Commencal ist doch bekannt für schwere, stabile Rahmen bekannt und auf die wird in BC oder in der EWS gerne zurückgegriffen. Sei froh dass du sowas unterm Bobbes hast und nicht so eine windige Cube oder Radon Schleuder!


----------



## Ben-HD (27. Mai 2020)

Na klar, sonst hätte ichs ja nicht gekauft wenn ichs nicht per se gut finden würde ?


----------



## prof.66 (28. Mai 2020)

Wenn du auf Shimano 12fach umsteigen willst beachte bitte das du einen anderen Freilauf brauchst und diesen gibt es nicht für alle Naben.

Ansonsten kann ich die 12fach XT nur empfehlen, ich hab sie selbst am Meta AM verbaut und bin damit absolut glücklich. Hab allerdings auch kein vergleich zu eine Sram 12fach Schaltung .


----------



## Ben-HD (28. Mai 2020)

Microspline, stimmt. Da muss ich mich nochmal umsehen. Danke für die Denkhilfe! XT habe ich seit kurzer Zeit am Santa Cruz, die ist einfach nur großartig.


----------



## Caese (28. Mai 2020)

Ein Rad mit 4 kg Rahmengewicht ohne Dämpfer (selber gewogen, Größe L) wirst du nicht ohne erhebliche Einbußen in Stabilität oder Geldbörse unter 14 kg bringen (und ob das sich daraus ergebende Rad noch der Idee des Erfinders entsprich, wage ich zu bezweifeln). Am besten investierst du in eine Waage, die dir was anderes (leichteres) anzeigt - Du wirst 1 kg Unterschied am Rad ohnehin nicht merken und dein Kopf kann sich beim Gewichtsthema ausschalten  . Du wirst dich ziemlich sicher an das Gewicht gewöhnen.

Als Referenz: Mein Rad hat laut Personenwaage 14,8 kg - ohne Carbon oder besondere Parts.
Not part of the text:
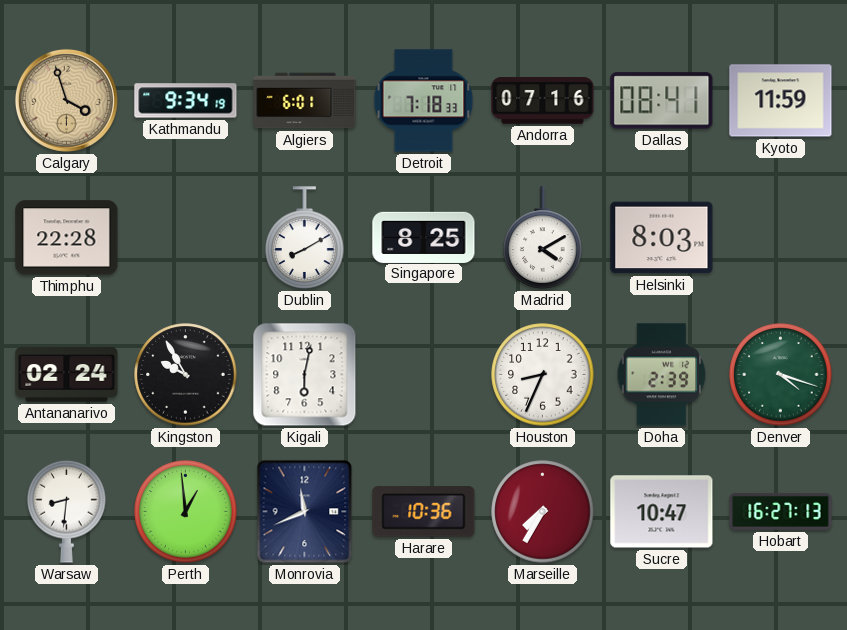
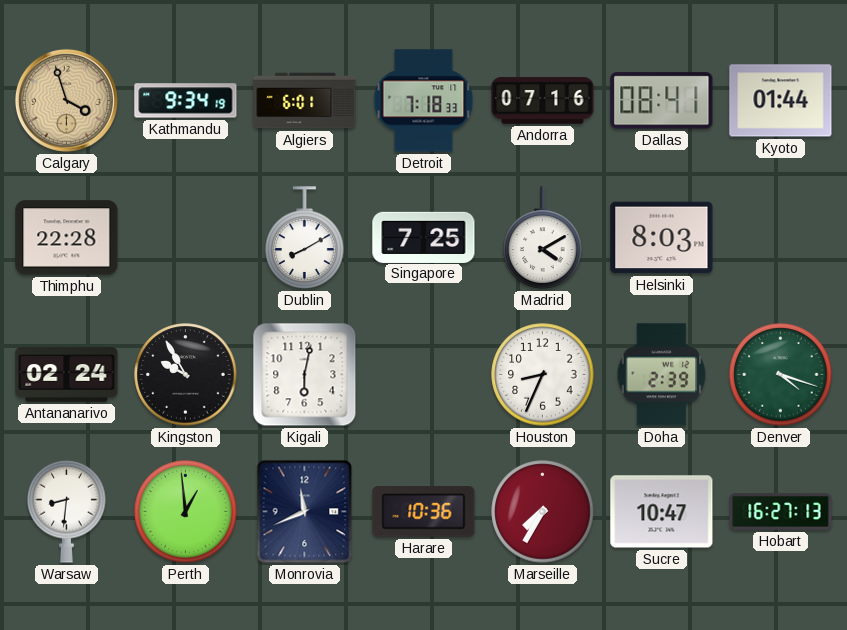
Kyoto: 11:59 -> 01:44
Singapore: 8:25 -> 7:25
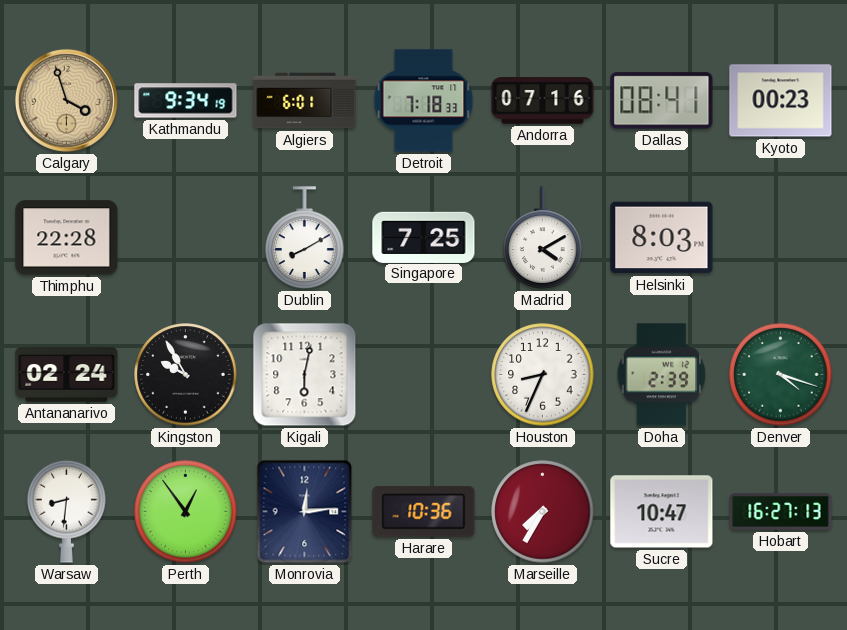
Kyoto: 01:44 -> 00:23
Perth: 12:59 -> 12:54
Monrovia: 11:41 -> 12:14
Grob zusammengeschmissen so:
Gabel: Pike
Dämpfer: Fox DPS (DPX2, falls RCZ irgendwann mal liefern sollte)
LRS: Eigenbau mit DT350er Naben, Sapim D-Light, Ex411 und Xm421 (ca. 1850 g)
Bremsen: Cura 2 Kolben (520 g)
Pegale: Raceface Atlas (350g)
Reifen: Tubeless DHR2/Aggressor (~1900 g)
Dropper: OneUp
Cockpit: Normales Alu (~400 g)
Kurbel: RaceFace Evolve - Alu, (666 g ohne Kettenblatt)
Schaltung: 11-Fach XT

Am sinnvollsten ist es vermutlich noch die rotierende Masse zu reduzieren; also Laufräder und Kassette.
Einen guten batzen rotierende Masse sparst du mit einer anderen Kassette.
Die 11x XT Kassette mit 11/46 wiegt 445 g, deine SRAM NX wiegt 615 g.  XT 12x ja nur 470 g, die GX eagle sogar nur 450 g.
Laufräder machen sicher Spass und bringen nochmal ~ 200g; allerdings bist du dann i.d.R. auch bei 400€ +


----------



## prof.66 (28. Mai 2020)

Ich hab hier noch einen Satz Maxxis liegen falls du Interesse hast, ist ein DHRII und ein Agressor in 29x2,3 ungefähr eine Saison gefahren.


----------



## MTB-News.de




----------



## Ben-HD (28. Mai 2020)

Caese schrieb:


> Ein Rad mit 4 kg Rahmengewicht ohne Dämpfer (selber gewogen, Größe L) wirst du nicht ohne erhebliche Einbußen in Stabilität oder Geldbörse unter 14 kg bringen (und ob das sich daraus ergebende Rad noch der Idee des Erfinders entsprich, wage ich zu bezweifeln). Am besten investierst du in eine Waage, die dir was anderes (leichteres) anzeigt - Du wirst 1 kg Unterschied am Rad ohnehin nicht merken und dein Kopf kann sich beim Gewichtsthema ausschalten  . Du wirst dich ziemlich sicher an das Gewicht gewöhnen.
> 
> Als Referenz: Mein Rad hat laut Personenwaage 14,8 kg - ohne Carbon oder besondere Parts.
> 
> ...



Hi, ja wie du schreibst macht eher Reduktion rotierender Massen Sinn. XT Kassette ist im Zulauf, die Felgen... da ist €/g tatsächlich unberauschend. Wo ich nicht hinterher komme ist, wie du mit deinem Setup auf 14,x kg kommst? Gewichte sind alle ähnlich zu meinem Bike und ich sehe das fehlende Kilo nirgends. Liegt wahrscheinlich an der Waage?


----------



## Ben-HD (28. Mai 2020)

prof.66 schrieb:


> Ich hab hier noch einen Satz Maxxis liegen falls du Interesse hast, ist ein DHRII und ein Agressor in 29x2,3 ungefähr eine Saison gefahren.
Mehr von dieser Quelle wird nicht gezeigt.